19. Pois grande foi a tua vaidade, Copacabana, e fundas foram as tuas mazelas;
já se incendiou o Vogue, e não viste o sinal, e já mandei tragar as areias do
Leme e ainda não vês o sinal. Pois o fogo e a água te consumirão.
20. A rapina de teus mercadores e a libação de teus perdidos; e a ostentação da
hetaira do Posto Cinco, em cujos diamantes se coagularam as lágrimas de mil
meninas miseráveis — tudo passará.
21. Assim qual escuro alfanje a nadadeira dos imensos cações passará ao lado de
tuas antenas de televisão; porém muitos peixes morrerão por se banharem no
uísque falsificado de teus bares.
22. Pinta-te qual mulher pública e coloca todas as tuas jóias, e aviva o verniz
de tuas unhas e canta a tua última canção pecaminosa, pois em verdade é tarde
para a prece; e que estremeça o teu corpo fino e cheio de máculas, desde o
Edifício Olinda até a sede dos Marimbás porque eis que sobre ele vai a minha
fúria, e o destruirá. Canta a tua última canção, Copacabana!
Janeiro, 1958
Casa em Cachoeiro do Itapemirim, ES, onde Rubem passou a infância
O CAJUEIRO
O cajueiro já devia ser velho quando nasci. Ele vive nas mais antigas
recordações de minha infância: belo, imenso, no alto do morro, atrás de casa.
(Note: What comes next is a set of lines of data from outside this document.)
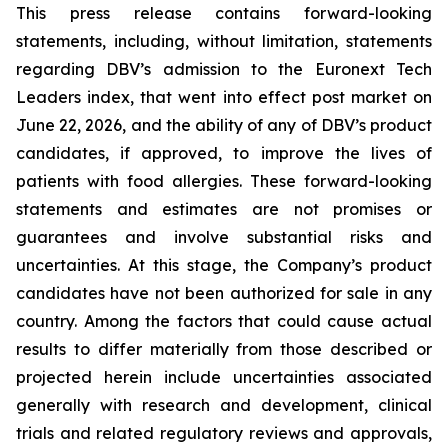
This press release contains forward-looking
statements, including, without limitation, statements
regarding DBV’s admission to the Euronext Tech
Leaders index, that went into effect post market on
June 22, 2026, and the ability of any of DBV’s product
candidates, if approved, to improve the lives of
patients with food allergies. These forward-looking
statements and estimates are not promises or
guarantees and involve substantial risks and
uncertainties. At this stage, the Company’s product
candidates have not been authorized for sale in any
country. Among the factors that could cause actual
results to differ materially from those described or
projected herein include uncertainties associated
generally with research and development, clinical
trials and related regulatory reviews and approvals,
Agora vem uma carta dizendo que ele caiu.
Eu me lembro do outro cajueiro que era menor, e morreu há muito mais tempo. Eu
me lembro dos pés de pinha, do cajá-manga, da grande touceira de
espadas-de-são-jorge (que nós chamávamos simplesmente "tala") e da alta
saboneteira que era nossa alegria e a cobiça de toda a meninada do bairro porque
fornecia centenas de bolas pretas para o jogo de gude. Lembro-me da tamareira, e
de tantos arbustos e folhagens coloridas, lembro-me da parreira que cobria o
caramanchão, e dos canteiros de flores humildes, "beijos", violetas. Tudo
sumira; mas o grande pé de fruta-pão ao lado de casa e o imenso cajueiro lá no
alto eram como árvores sagradas protegendo a família. Cada menino que ia
crescendo ia aprendendo o jeito de seu tronco, a cica de seu fruto, o lugar
melhor para apoiar o pé e subir pelo cajueiro acima, ver de lá o telhado das
casas do outro lado e os morros além, sentir o leve balanceio na brisa da tarde.
No último verão ainda o vi; estava como sempre carregado de frutos amarelos,
trêmulo de sanhaços. Chovera; mas assim mesmo fiz questão de que Carybé subisse
o morro para vê-lo de perto, como quem apresenta a um amigo de outras terras um
parente muito querido.
A carta de minha irmã mais moça diz que ele caiu numa tarde de ventania, num
fragor tremendo pela ribanceira; e caiu meio de lado, como se não quisesse
quebrar o telhado de nossa velha casa. Diz que passou o dia abatida, pensando em
nossa mãe, em nosso pai, em nossos irmãos que já morreram. Diz que seus filhos
pequenos se assustaram; mas depois foram brincar nos galhos tombados.
Foi agora, em fins de setembro. Estava carregado de flores.